Task details: Please copy every line of the records below that holds the word "representation".

Recorded information:
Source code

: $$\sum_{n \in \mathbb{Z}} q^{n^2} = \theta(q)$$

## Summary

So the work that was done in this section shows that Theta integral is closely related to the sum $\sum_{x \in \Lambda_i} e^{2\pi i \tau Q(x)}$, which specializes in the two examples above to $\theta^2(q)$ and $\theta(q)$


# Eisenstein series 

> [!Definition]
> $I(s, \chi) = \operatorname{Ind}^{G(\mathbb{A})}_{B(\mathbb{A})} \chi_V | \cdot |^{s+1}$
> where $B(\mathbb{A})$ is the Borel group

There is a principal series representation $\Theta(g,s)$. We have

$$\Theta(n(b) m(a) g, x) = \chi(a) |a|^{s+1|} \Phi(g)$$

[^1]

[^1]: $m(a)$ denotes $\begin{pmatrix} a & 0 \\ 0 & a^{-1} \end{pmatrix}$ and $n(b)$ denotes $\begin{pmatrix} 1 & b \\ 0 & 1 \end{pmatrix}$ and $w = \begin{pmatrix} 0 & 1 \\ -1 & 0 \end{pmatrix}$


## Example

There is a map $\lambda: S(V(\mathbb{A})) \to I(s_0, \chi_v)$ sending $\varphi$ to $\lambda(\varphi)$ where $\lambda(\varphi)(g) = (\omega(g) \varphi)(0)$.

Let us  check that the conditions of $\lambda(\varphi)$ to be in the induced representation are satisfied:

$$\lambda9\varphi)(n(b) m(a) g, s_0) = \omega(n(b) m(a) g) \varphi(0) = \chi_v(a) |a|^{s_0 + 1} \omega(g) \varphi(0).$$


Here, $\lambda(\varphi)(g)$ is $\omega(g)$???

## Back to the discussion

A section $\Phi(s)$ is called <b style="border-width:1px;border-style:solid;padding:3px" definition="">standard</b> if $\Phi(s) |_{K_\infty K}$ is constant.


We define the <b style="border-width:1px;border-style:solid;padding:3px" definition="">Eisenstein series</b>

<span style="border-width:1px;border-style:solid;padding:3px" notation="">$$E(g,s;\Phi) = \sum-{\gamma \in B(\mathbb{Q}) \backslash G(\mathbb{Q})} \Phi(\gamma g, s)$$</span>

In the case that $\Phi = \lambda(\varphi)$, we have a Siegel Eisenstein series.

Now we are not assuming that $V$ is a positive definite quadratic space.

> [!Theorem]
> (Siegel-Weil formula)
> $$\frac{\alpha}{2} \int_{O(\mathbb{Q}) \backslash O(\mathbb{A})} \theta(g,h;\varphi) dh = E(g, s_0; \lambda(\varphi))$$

* * *

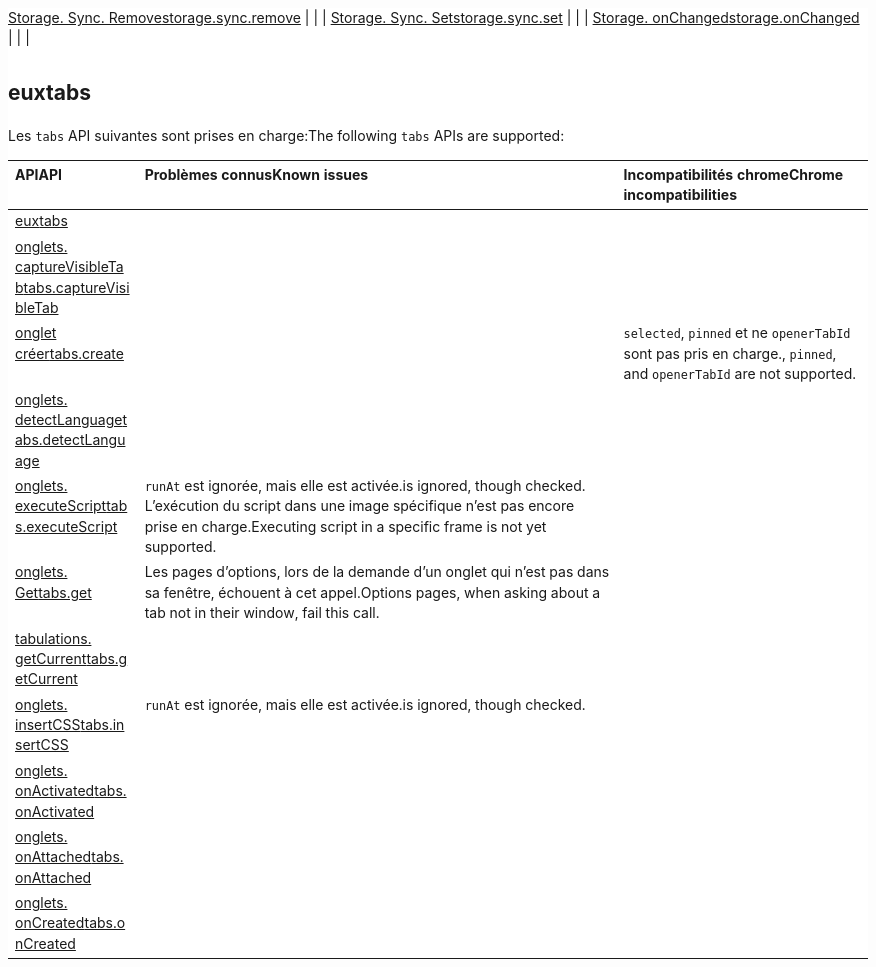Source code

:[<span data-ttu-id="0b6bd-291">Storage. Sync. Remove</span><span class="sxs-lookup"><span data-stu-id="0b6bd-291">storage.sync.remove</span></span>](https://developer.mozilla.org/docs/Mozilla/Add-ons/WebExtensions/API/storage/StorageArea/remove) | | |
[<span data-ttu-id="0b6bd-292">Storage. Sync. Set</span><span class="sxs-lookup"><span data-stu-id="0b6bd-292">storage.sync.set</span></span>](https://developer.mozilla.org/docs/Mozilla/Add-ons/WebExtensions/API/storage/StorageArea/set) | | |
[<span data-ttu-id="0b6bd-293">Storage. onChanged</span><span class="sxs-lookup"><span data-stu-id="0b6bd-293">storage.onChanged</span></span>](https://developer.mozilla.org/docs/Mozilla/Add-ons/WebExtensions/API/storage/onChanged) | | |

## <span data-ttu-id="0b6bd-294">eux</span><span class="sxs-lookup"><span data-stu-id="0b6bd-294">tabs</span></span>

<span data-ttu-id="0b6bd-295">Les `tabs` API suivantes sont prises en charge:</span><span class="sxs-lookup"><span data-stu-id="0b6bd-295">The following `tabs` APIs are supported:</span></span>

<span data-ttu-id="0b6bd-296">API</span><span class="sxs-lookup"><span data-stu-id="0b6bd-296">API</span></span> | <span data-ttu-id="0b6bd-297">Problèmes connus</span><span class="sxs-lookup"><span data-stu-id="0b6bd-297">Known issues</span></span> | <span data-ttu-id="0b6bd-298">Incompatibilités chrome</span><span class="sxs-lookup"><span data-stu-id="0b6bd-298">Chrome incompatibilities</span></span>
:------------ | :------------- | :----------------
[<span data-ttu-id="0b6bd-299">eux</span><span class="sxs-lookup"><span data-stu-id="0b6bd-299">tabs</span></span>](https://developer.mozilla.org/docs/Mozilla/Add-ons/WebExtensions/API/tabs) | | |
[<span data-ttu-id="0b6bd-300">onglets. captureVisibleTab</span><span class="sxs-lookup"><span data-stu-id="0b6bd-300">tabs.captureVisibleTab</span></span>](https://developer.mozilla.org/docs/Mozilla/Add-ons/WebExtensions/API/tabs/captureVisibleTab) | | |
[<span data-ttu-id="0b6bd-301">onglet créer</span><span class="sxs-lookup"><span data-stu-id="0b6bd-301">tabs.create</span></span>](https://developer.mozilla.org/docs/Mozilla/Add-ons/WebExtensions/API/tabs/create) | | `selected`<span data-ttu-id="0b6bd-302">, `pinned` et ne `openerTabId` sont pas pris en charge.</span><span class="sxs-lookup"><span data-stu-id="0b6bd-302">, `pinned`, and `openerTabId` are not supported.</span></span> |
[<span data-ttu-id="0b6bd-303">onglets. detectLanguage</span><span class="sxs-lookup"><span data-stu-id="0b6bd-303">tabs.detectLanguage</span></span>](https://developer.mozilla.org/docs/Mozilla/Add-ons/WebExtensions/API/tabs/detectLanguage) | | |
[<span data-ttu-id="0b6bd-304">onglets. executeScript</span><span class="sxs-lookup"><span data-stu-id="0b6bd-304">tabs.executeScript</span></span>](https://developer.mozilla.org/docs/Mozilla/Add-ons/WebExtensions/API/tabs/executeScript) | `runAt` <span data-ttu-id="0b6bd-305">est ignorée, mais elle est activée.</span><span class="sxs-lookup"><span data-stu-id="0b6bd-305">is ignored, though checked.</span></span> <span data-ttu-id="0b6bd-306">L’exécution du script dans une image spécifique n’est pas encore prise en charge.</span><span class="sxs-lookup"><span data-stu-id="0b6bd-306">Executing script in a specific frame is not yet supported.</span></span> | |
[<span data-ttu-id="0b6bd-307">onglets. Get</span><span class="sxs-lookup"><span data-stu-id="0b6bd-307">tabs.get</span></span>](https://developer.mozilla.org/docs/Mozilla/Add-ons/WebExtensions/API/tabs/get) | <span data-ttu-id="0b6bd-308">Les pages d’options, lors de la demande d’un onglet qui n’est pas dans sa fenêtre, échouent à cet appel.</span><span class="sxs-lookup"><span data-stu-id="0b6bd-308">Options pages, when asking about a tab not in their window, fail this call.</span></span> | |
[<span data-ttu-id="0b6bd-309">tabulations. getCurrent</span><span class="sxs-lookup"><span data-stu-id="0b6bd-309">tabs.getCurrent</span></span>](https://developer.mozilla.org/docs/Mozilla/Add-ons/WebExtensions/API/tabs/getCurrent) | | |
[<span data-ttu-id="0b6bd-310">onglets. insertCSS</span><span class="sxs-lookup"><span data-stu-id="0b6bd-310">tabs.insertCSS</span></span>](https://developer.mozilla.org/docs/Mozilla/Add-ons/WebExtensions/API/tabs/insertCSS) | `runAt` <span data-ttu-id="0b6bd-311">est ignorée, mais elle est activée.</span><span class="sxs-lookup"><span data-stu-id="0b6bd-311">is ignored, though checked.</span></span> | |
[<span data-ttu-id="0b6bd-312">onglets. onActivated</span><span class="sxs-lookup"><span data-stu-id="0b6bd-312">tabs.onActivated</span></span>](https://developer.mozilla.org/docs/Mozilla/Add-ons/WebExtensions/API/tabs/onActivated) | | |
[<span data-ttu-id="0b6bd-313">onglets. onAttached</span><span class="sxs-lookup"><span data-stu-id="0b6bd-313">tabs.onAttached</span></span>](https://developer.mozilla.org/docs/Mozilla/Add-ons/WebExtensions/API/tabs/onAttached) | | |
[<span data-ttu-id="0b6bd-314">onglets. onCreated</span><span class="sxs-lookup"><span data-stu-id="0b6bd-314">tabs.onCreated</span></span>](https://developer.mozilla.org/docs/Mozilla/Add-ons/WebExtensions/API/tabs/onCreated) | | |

Completed task:
There is a principal series representation $\Theta(g,s)$. We have
Let us  check that the conditions of $\lambda(\varphi)$ to be in the induced representation are satisfied:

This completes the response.